Full Metal Jacket (Nascido Para Matar) – Crítica

Uma excelente representação do que foi a estadia dos EUA no Vietnam. Embora fiel à realidade, cada cena tem relevância importante, para nos dar o pior do ser humano. Começa com o lado comum da recruta, passando pelo lado sombrio de um renegado, acabando da mesma forma que acabou a guerra nesta realidade tão crua.

Um filme considerado anti-guerra, mas isso nunca vem ao de cima. É tudo sublime, tudo real, tudo natural. E é esta verdade natural que repugna nos seu maior ínfimo. Afinal de contas, o tema deste filme é a desumanização. E cada cena representa demência. Seja a cena em que maltratam um recruta, seja a cena em que negoceiam a prostituta, seja a simples e contornável cena em que o “animal” conta as vítimas das suas balas.

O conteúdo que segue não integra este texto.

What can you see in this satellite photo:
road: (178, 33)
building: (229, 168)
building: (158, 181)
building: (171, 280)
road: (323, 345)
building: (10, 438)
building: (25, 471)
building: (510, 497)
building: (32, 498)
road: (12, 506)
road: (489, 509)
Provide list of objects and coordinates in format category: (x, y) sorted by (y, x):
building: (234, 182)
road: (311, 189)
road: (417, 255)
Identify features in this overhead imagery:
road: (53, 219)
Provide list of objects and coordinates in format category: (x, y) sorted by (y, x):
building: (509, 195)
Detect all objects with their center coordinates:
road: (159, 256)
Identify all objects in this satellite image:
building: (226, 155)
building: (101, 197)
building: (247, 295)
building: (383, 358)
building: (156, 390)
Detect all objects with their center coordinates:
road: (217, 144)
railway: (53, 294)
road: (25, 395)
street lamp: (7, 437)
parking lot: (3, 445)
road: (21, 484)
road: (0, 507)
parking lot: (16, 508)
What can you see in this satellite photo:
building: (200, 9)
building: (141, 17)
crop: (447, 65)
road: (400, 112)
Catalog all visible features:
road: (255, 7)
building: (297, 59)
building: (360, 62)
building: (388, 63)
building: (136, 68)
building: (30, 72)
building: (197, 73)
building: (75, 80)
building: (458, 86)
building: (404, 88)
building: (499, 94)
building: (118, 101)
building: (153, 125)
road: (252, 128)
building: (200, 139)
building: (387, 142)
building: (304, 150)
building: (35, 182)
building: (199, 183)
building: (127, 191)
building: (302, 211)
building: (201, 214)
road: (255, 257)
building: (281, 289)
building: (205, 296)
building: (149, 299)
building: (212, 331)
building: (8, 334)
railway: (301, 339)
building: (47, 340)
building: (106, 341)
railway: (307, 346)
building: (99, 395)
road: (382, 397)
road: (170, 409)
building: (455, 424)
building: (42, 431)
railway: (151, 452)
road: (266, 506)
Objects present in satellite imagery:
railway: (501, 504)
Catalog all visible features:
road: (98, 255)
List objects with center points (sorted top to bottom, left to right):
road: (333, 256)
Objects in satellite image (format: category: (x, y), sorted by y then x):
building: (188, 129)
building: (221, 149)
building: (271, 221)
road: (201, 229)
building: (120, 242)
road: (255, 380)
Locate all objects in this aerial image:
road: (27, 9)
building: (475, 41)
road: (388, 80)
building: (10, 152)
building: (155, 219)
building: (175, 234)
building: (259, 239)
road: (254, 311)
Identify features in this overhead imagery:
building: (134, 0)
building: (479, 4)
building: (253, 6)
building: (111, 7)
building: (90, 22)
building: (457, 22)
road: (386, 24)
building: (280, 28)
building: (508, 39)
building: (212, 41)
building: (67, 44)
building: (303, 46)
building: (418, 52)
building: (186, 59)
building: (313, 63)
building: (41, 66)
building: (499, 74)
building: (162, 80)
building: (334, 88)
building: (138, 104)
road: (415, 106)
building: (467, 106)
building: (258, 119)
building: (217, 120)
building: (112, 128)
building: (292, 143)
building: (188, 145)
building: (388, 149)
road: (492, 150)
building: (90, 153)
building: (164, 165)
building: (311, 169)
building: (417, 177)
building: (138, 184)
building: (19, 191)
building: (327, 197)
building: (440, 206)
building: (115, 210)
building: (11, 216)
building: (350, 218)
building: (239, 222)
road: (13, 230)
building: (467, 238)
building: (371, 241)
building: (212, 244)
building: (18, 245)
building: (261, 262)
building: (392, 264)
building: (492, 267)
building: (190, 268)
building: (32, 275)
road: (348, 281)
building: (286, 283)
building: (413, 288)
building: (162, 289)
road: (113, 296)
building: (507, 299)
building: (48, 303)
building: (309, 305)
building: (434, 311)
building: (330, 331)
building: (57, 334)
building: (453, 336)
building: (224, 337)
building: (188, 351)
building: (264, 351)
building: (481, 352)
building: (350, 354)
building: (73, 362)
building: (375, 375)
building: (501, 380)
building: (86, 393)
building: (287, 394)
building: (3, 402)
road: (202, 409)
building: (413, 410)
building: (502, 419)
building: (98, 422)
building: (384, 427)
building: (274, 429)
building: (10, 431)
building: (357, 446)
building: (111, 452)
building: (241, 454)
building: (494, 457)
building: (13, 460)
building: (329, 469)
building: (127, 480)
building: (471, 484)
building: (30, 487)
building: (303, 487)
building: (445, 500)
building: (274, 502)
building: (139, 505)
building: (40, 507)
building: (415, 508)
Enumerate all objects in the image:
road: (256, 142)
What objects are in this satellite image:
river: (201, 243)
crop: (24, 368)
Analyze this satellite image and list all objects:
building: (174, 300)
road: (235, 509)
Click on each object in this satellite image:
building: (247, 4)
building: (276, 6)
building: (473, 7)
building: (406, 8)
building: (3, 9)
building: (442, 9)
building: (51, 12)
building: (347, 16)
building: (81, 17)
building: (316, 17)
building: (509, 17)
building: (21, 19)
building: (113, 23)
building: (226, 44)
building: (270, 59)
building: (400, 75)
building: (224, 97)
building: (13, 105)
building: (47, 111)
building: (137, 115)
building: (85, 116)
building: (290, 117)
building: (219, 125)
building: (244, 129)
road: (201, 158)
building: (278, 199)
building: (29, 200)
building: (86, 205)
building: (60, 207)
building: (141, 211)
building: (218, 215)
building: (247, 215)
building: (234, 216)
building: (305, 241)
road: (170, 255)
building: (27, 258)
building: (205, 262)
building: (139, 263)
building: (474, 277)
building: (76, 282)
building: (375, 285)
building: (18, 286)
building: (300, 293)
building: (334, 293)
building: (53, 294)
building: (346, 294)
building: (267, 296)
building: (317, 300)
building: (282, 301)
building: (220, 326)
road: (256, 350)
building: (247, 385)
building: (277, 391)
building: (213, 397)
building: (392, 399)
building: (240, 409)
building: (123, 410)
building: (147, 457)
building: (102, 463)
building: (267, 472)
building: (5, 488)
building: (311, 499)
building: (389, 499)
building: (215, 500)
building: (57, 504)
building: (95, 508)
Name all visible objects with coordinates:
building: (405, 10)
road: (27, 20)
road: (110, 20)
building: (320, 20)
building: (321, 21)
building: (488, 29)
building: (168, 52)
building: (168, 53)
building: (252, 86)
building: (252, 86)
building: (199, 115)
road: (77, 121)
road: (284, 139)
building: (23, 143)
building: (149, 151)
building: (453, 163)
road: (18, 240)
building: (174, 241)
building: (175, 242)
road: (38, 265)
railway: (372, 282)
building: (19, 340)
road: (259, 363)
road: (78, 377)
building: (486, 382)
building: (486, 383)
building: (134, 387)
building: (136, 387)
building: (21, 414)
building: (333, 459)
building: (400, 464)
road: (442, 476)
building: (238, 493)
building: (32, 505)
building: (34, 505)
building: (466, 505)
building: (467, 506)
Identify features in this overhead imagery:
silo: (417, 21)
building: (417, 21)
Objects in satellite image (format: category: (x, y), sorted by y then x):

Desde o primeiro minuto de filme sabemos o que vamos ver e isso deve-se não só à assertividade dos planos de Stanley Kubrik, mas também à excelente banda sonora. A maneira em como o realizador nos apresenta as personagens é arrepiante! Também são sempre simples as formas em como o realizador nos apresenta novos espaços (e aproveito para destacar os excelentes cenários).

O filme conta com duas partes distintas: a primeira com a recruta e a segunda com os soldados já em solo vietnamita. A primeira é completamente essencial àquilo que Kubrick nos quer apresentar… Como o Homem é treinado – através de uma lavagem cerebral – para deixar de ser Homem e passar a ser um assassino. E o desfecho desta primeira parte, para além de nos dar o olhar preferido e o toque mais pessoal do realizador, mostra-nos como a “ovelha negra” que por acaso é o único humano, deixa de fazer parte do pelotão.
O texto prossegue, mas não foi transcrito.